═══ The records ═══
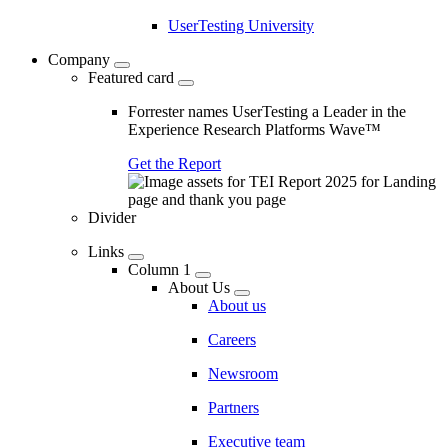
UserTesting University
Company
Featured card
Forrester names UserTesting a Leader in the
Experience Research Platforms Wave™
Get the Report
Divider
Links
Column 1
About Us
About us
Careers
Newsroom
Partners
Executive team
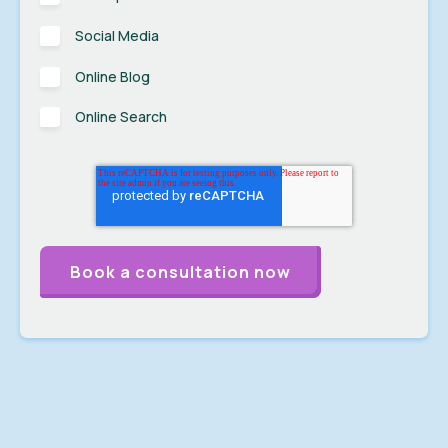
Social Media
Online Blog
Online Search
═══
Although the records contain pictures, restate them word for word with those pictures left out.

UserTesting University
Company
Featured card
Forrester names UserTesting a Leader in the
Experience Research Platforms Wave™
Get the Report
Divider
Links
Column 1
About Us
About us
Careers
Newsroom
Partners
Executive team
Social Media
Online Blog
Online Search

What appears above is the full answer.